- _WHAT NEEDS TO BE DONE_: Lines from the one with "X63500Y6899910D01*" to the end of the material, both included: print them exactly and print nothing else. Omit the pictures.

- _EXTRACTED MATERIAL_:
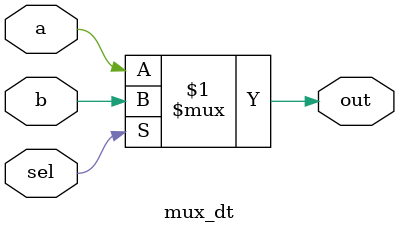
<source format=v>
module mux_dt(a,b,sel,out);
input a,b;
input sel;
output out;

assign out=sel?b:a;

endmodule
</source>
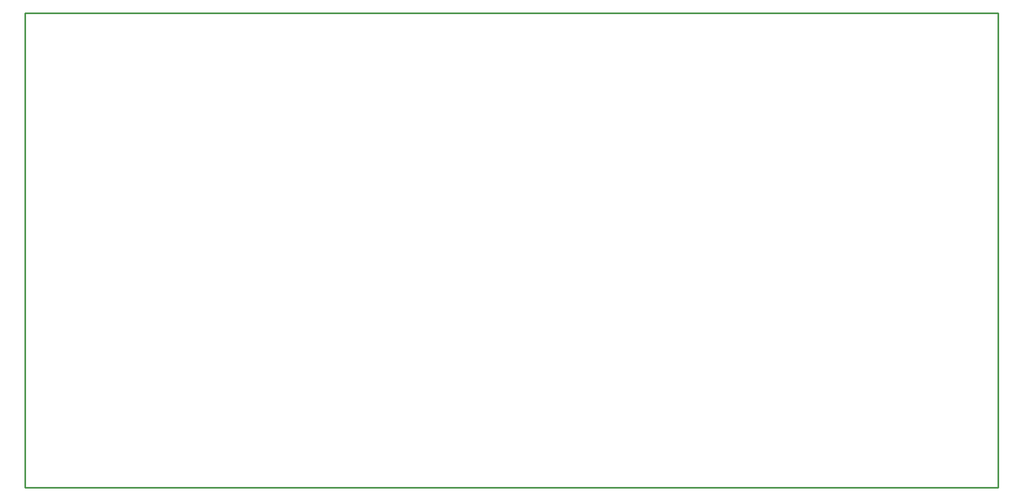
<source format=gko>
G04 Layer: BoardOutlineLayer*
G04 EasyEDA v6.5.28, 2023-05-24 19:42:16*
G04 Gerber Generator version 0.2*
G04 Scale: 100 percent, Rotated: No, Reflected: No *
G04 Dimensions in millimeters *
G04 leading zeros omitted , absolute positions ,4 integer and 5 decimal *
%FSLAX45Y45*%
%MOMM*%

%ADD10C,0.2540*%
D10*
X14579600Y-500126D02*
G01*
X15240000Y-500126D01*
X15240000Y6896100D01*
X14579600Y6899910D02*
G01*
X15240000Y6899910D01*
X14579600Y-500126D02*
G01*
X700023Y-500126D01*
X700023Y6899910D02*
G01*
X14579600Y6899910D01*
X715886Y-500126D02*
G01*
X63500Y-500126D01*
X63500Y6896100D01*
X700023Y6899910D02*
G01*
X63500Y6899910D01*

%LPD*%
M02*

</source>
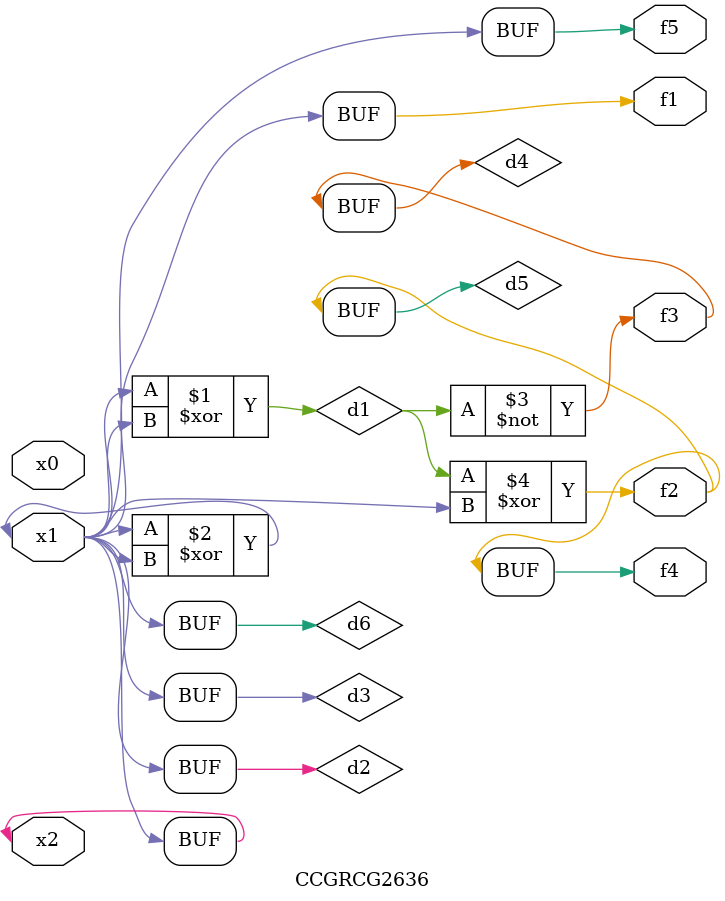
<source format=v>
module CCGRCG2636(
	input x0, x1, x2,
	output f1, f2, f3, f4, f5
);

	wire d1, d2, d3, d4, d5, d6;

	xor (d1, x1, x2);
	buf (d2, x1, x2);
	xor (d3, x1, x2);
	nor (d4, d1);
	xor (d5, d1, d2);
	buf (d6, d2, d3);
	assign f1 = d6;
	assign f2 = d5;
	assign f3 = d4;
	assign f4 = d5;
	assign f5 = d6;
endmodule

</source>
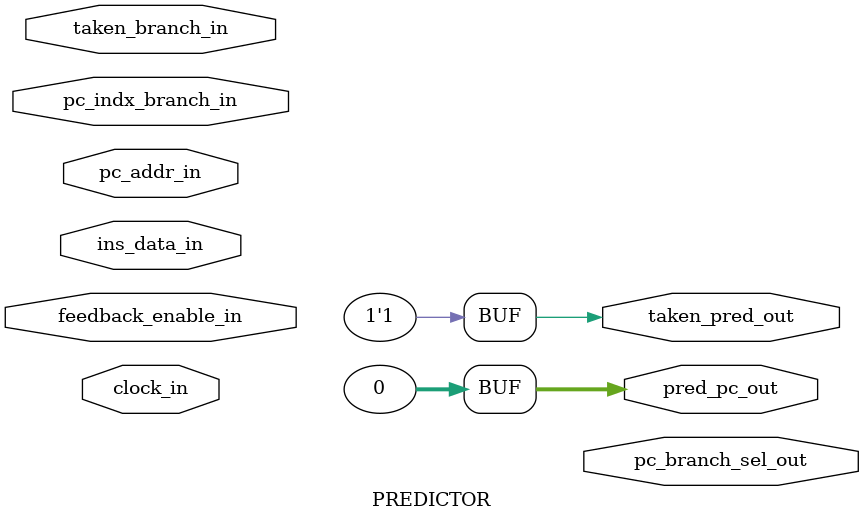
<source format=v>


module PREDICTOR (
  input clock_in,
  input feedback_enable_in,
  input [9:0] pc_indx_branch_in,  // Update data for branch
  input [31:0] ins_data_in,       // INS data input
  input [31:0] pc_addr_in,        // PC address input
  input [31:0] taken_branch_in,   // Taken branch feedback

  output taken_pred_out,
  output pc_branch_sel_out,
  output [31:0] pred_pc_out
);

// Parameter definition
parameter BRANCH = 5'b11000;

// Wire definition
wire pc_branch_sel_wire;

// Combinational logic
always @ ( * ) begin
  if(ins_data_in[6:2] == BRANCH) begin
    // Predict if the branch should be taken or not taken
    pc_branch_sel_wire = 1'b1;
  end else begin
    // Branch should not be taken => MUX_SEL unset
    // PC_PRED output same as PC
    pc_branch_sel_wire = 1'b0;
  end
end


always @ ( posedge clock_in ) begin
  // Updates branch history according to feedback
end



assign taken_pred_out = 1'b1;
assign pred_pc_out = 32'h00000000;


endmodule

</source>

- _COMPLETED TASK_:
X63500Y6899910D01*

%LPD*%
M02*

</source>
<source format=v>
module CCGRCG2636(
	input x0, x1, x2,
	output f1, f2, f3, f4, f5
);

	wire d1, d2, d3, d4, d5, d6;

	xor (d1, x1, x2);
	buf (d2, x1, x2);
	xor (d3, x1, x2);
	nor (d4, d1);
	xor (d5, d1, d2);
	buf (d6, d2, d3);
	assign f1 = d6;
	assign f2 = d5;
	assign f3 = d4;
	assign f4 = d5;
	assign f5 = d6;
endmodule

</source>
<source format=v>


module PREDICTOR (
  input clock_in,
  input feedback_enable_in,
  input [9:0] pc_indx_branch_in,  // Update data for branch
  input [31:0] ins_data_in,       // INS data input
  input [31:0] pc_addr_in,        // PC address input
  input [31:0] taken_branch_in,   // Taken branch feedback

  output taken_pred_out,
  output pc_branch_sel_out,
  output [31:0] pred_pc_out
);

// Parameter definition
parameter BRANCH = 5'b11000;

// Wire definition
wire pc_branch_sel_wire;

// Combinational logic
always @ ( * ) begin
  if(ins_data_in[6:2] == BRANCH) begin
    // Predict if the branch should be taken or not taken
    pc_branch_sel_wire = 1'b1;
  end else begin
    // Branch should not be taken => MUX_SEL unset
    // PC_PRED output same as PC
    pc_branch_sel_wire = 1'b0;
  end
end


always @ ( posedge clock_in ) begin
  // Updates branch history according to feedback
end



assign taken_pred_out = 1'b1;
assign pred_pc_out = 32'h00000000;


endmodule

</source>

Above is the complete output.